* **Instrucciones**
Reproduce sin cambios la parte del texto sobre la madre fallecida que comienza en "Suelo hablar muy" y termina en "y la enfermedad.".

* **Fragmento del texto**
• • •

Hace casi tres años María del Rocío, mi madre, falleció. Hace tres años todavía la celebramos en el 10 de mayo, seis días después nos decía adiós para siempre, un cáncer terminal contra el que lucho 15 años logró arrebatárnosla.
Suelo hablar muy poco de esos días, una semana antes ella inició su agonía, pasábamos las noches en vela a su lado, vomitaba mucho por las noches y había que estar pendiente, perdió parte de la conciencia y nos reconocía a ratos en los últimos días, una noche antes de que se fuera estuve con ella pasando la noche, intenté abrasarla y con un gesto adusto como cuando se enojaba me dijo en un tono claro "Te voy a pedir un favor, no quiero que me abraces" me dolió mucho porque no sentí que fuera ella la que me hablara, como si fuera alguien más, era el dolor que se había apropiado de ella y la hacía hablar de esa forma, yo solo quería abrasarla y adueñarme de su inquietud quitarle un poco de miedo, no era posible, mi madre, la única persona con la que logré entenderme se había ido, de ella sólo quedaba el dolor y la enfermedad.
Estos días en los que celebramos a las madres a mí me hace más falta que nunca, el pensar que mi hijo está creciendo sin ella, imaginar todo lo que ella hubiera hecho porque su nieto estuviera bien, definitivamente me falta mucho, siempre me faltará.

• • •

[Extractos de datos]
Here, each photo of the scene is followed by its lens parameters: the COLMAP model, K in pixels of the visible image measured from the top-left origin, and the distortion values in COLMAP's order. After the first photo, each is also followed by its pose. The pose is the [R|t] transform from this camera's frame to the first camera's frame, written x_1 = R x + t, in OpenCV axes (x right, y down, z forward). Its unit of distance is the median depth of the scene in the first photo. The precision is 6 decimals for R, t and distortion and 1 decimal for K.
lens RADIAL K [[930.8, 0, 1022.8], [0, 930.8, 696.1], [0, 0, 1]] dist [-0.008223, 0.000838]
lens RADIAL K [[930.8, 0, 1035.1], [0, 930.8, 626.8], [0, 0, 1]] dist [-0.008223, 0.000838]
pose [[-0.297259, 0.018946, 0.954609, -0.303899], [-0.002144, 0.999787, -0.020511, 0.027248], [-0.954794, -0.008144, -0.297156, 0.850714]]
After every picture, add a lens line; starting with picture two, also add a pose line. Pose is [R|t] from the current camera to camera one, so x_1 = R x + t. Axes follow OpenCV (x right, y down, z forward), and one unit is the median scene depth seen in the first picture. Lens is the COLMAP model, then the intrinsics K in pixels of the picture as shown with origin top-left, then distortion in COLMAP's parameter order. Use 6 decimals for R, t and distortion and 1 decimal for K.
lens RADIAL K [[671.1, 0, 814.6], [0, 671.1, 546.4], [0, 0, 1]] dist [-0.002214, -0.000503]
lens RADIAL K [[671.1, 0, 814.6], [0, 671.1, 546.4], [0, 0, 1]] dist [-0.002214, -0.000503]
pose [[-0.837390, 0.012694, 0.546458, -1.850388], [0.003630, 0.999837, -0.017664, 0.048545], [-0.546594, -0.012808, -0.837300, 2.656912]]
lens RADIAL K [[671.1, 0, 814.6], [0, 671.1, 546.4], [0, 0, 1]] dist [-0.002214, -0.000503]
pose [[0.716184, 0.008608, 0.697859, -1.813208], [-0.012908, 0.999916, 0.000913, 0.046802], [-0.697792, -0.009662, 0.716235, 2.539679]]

• • •

* **Tu respuesta**
Suelo hablar muy poco de esos días, una semana antes ella inició su agonía, pasábamos las noches en vela a su lado, vomitaba mucho por las noches y había que estar pendiente, perdió parte de la conciencia y nos reconocía a ratos en los últimos días, una noche antes de que se fuera estuve con ella pasando la noche, intenté abrasarla y con un gesto adusto como cuando se enojaba me dijo en un tono claro "Te voy a pedir un favor, no quiero que me abraces" me dolió mucho porque no sentí que fuera ella la que me hablara, como si fuera alguien más, era el dolor que se había apropiado de ella y la hacía hablar de esa forma, yo solo quería abrasarla y adueñarme de su inquietud quitarle un poco de miedo, no era posible, mi madre, la única persona con la que logré entenderme se había ido, de ella sólo quedaba el dolor y la enfermedad.